Potential customers also find out about The Challah Connection through articles in such publications as Jewish Woman and The New York Times.


Despite the odds, Moritz does a lot of e-mail marketing to her customers. "We do keep in touch once a month and in holiday seasons, once a week."


She has found that she gets a better open rate if the mailing is useful than if it is too "salesy." A recent mailing with a recipe for Thanksgiving turkey stuffing made with challah had a click through rate of more than 30%, about twice the usual. Moritz described the conversion rate as low: 1%.


Although she did a post card mailing, it didn’t pay out. Nevertheless, she would like to do a catalog as part of an integrated marketing campaign, along with print ads. She points out that when a prospect spends time with a package, he or she has invested something in the decision and will more likely order again, while over the Internet the prospect will just click through. There is less involvement.

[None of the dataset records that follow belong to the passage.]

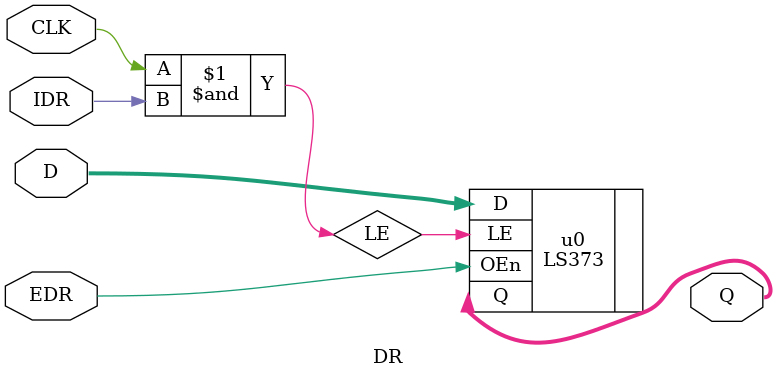
<source format=v>
`timescale 1ns / 1ps


module DR(
input wire CLK,
input wire IDR,
input wire EDR,
input wire [7:0] D,
output wire [7:0] Q
    );
    wire LE;
    assign LE=CLK&IDR;
    LS373 u0(
    .OEn(EDR),
    .LE(LE),
    .D(D),
    .Q(Q)
    );
endmodule
</source>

"If I could do multichannel," she said, referring to a print catalog, "it might be a whole different story and the customers might be more long term."


Her current customer base of 5,000 is described as mixed. The Challah club constitutes a minor part of the business. The customers for the gift baskets are as likely to be male as female, though Moritz says that men tend to buy corporate gifts, while women buy house or family gifts. Customers are upscale, and in the case of homeowners, most are between 35 and 60.


This market niche is also interested in products that are cultural Jewish, but not necessarily kosher – that is, Jewish by religious law – though all the products in the gift baskets from the Westport, CT company are kosher. Moritz’s customers do include a great many synagogues.


"The kosher aspect is not as important," Moritz explained. She added that most Jewish catalogs offered products that were too straightforward and not marketed in an interesting way. Moritz also says that the goods in her baskets are of higher quality, are more upscale, than what is usually offered.


The contents of the baskets are selected from kosher bakeries in the New York metropolitan area, packaged, and then exported across the country, as well as Canada, Israel and the United Kingdom.


The "Oh Hanukkah" basket come in three sizes and prices, small to large, $60 to $175, and includes chocolate coins (gelt) and candlestick (menorah), cocoa and blue and white cookies, among other delicacies. In an ecumenical spirit, a Christmas basket is also offered for those whose Yuletide celebrations would not be complete without babka, rugelach and smoked salmon.


In addition, Moritz offers a "Bris Kit," a gift basket to send to a bris. Including a T-shirt emblazoned "Little Mensch" for the "honoree" and a "handful" of chocolate cigars, baskets come in small, medium and large.